When undertaking mergers and acquisitions (M&A), it goes without saying that a strategic and considered approach is vital to the long-term success of the transaction. In the current climate of economic and political uncertainty, consolidation can provide an effective means of businesses boosting efficiencies and profit margins, expanding into new markets and mitigating risk. However, without a detailed plan regarding how to optimise cultural integration, including a consideration of any implications for people, processes, systems and infrastructure, M&As are unlikely to deliver their full range of business benefits.
Often, mergers are driven by cost and commercial objectives, for example, the desire to gain a competitive advantage, grow market share or drive profitability and efficiencies. Alternatively, acquisitions may allow businesses to diversify their offering and gain new expertise by acquiring smaller, specialist teams or a shift into a new or connected market sector. However, with these areas at the top of organisations’ M&A agenda, the issue of culture integration is often neglected, which may result in problems months or years down the line, undermining the objectives of the M&A.
The main pitfalls experienced by HR professionals when looking to deliver a common company culture will depend partly on whether the business is undertaking a merger or an acquisition. During a merger, where multiple different companies are being consolidated, often through mutual agreement, HR leaders will have to think carefully about the future culture that they wish to adopt and ensure that this becomes consistent across the various organisations. On the other hand, during an acquisition, companies may prioritise existing customer relationships by retaining the brand and values of the business or may subsume the business into the culture of the acquiring company. In both cases, involving HR in mitigating any impact of culture change on employees is key to the long-term success of the M&A activity.
A lack of consideration around culture during M&As could have a direct and significant impact on workforce performance and wellbeing. Unless time is invested in ensuring employees understand and support the process of change, productivity levels may drop, potentially compromising the achievement of business objectives. Similarly, not taking steps to ensure a unified, consistent approach may result in individuals feeling alienated from the organisation, leading to a high employee turnover rate soon after a merger or acquisition is completed. This in turn could have unforeseen HR and financial implications if, for example, investment in recruitment is required to address skills gaps across the organisation or greater investment in marketing is needed to attract new talent.

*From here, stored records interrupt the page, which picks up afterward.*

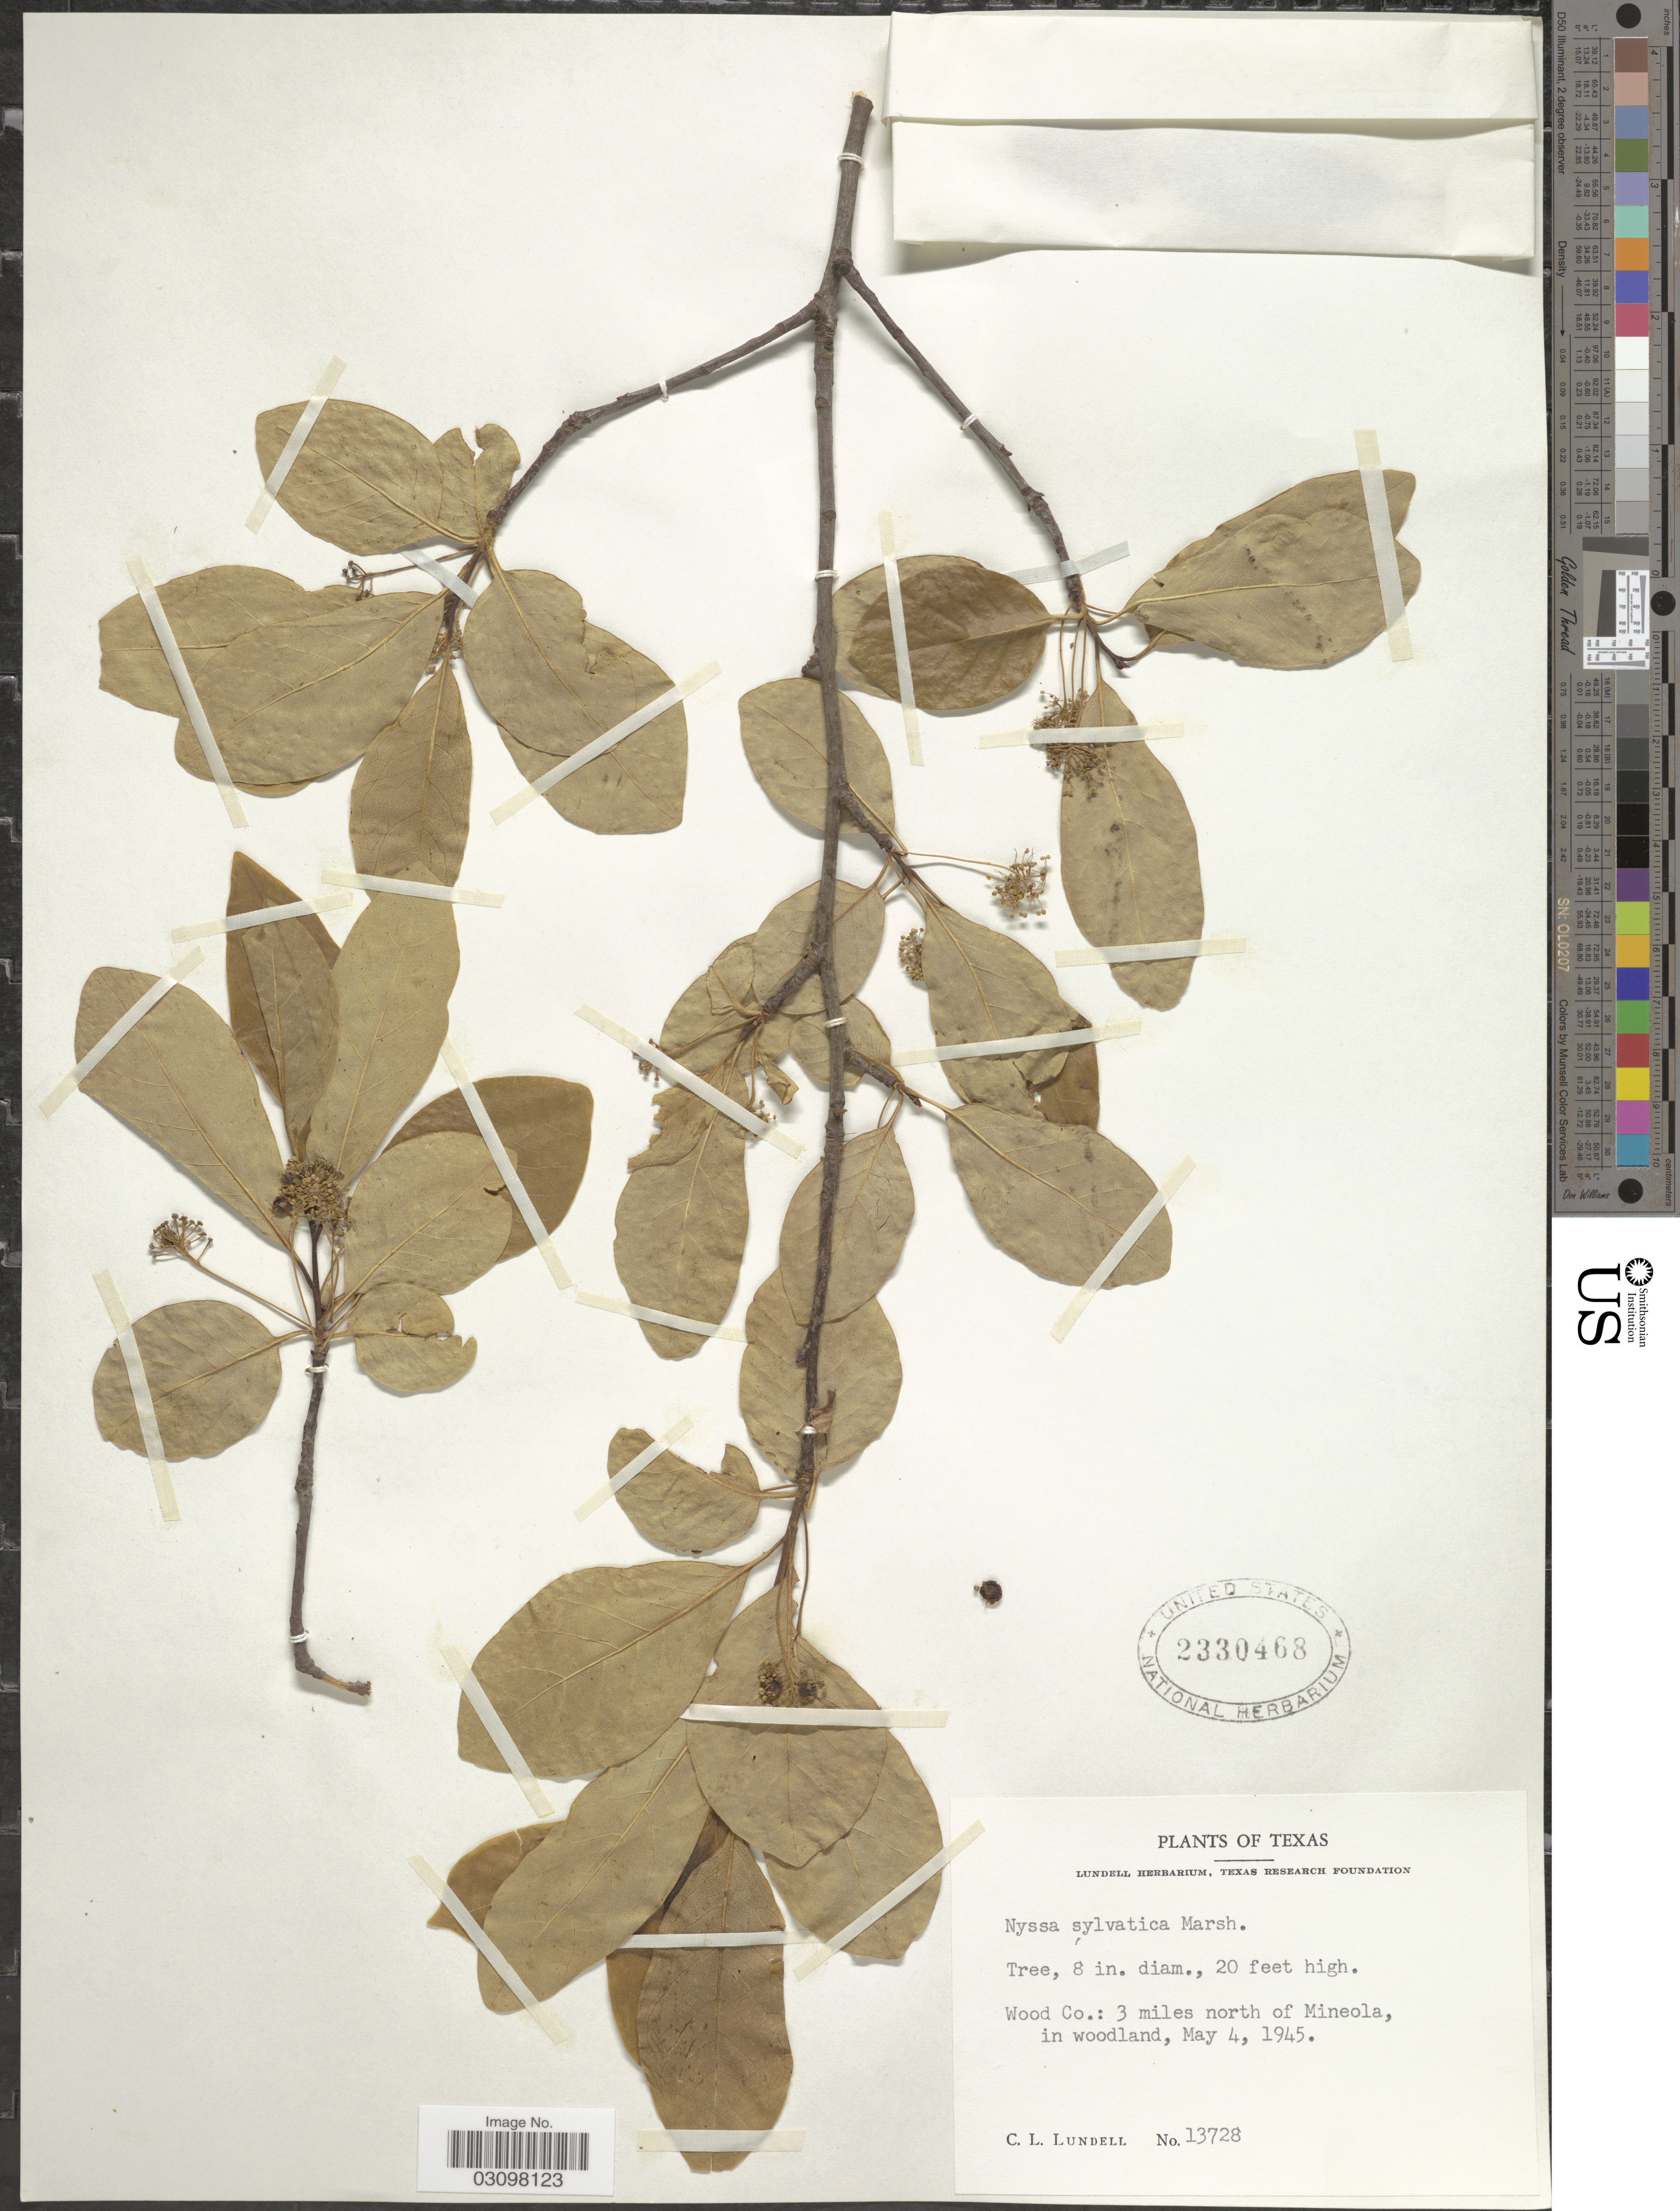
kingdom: Plantae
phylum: Tracheophyta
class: Magnoliopsida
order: Cornales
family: Nyssaceae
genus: Nyssa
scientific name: Nyssa sylvatica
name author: Marshall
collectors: C. L. Lundell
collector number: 13728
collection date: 1945-05-04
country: United States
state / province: Texas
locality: Wood Co.: 3 miles north of Mineola, in woodland.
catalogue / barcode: US 2330468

As part of the culture integration process, a crucial first step for HR professionals is to work with the business to identify an ideal target culture. Appropriate due diligence should then be undertaken. This should firstly involve evaluating elements of the existing culture and conducting a business health-check, assessing employees’ levels of motivation and commitment to the existing brand. A thorough and holistic impact assessment should then commence in order to determine how cultural changes will affect the business in four key areas; people, processes, systems and infrastructure. For example, if looking to introduce new technologies to enable flexible working, staff training may need to be put in place to ensure innovations are adopted effectively.
Management of change, supported by a Portfolio Management Office (PMO), can also help HR departments to mitigate some of the common culture problems that can arise from mergers and acquisitions. Providing stakeholders with increased visibility across change initiatives can help business leaders to pick up on any HR issues quickly, allowing them to be addressed before they have an impact on the day-to-day running of the organisation. Similarly, by facilitating communication between various parts of the business, change management can help to ensure that individuals have a clear understanding of any changes to working practices, facilitating a smooth transition.
A common pitfall for organisations is not allowing enough time for changes to company culture to become embedded following a merger or acquisition; in reality, this can take up to 12 months. The lack of time allocated for employees to acclimatise to a new culture could ultimately make the difference between business success and failure. Additionally, seeking quality third-party advice at an early stage in M&A activity will help to give businesses the best chance of getting culture transitions right the first time, rather than risking mistakes which may prove costly in the long term.
Across a range of UK industries, the trend towards consolidation shows no signs of going away. As such, business leaders should waste no time in making sure that culture integration is considered carefully as part of their M&A success plan. By keeping culture and associated organisational impacts at front of mind when conducting a merger or acquisition, companies can put themselves in the best position to navigate consolidation activity smoothly with minimal disturbance to employees and enjoy the commercial benefits that follow.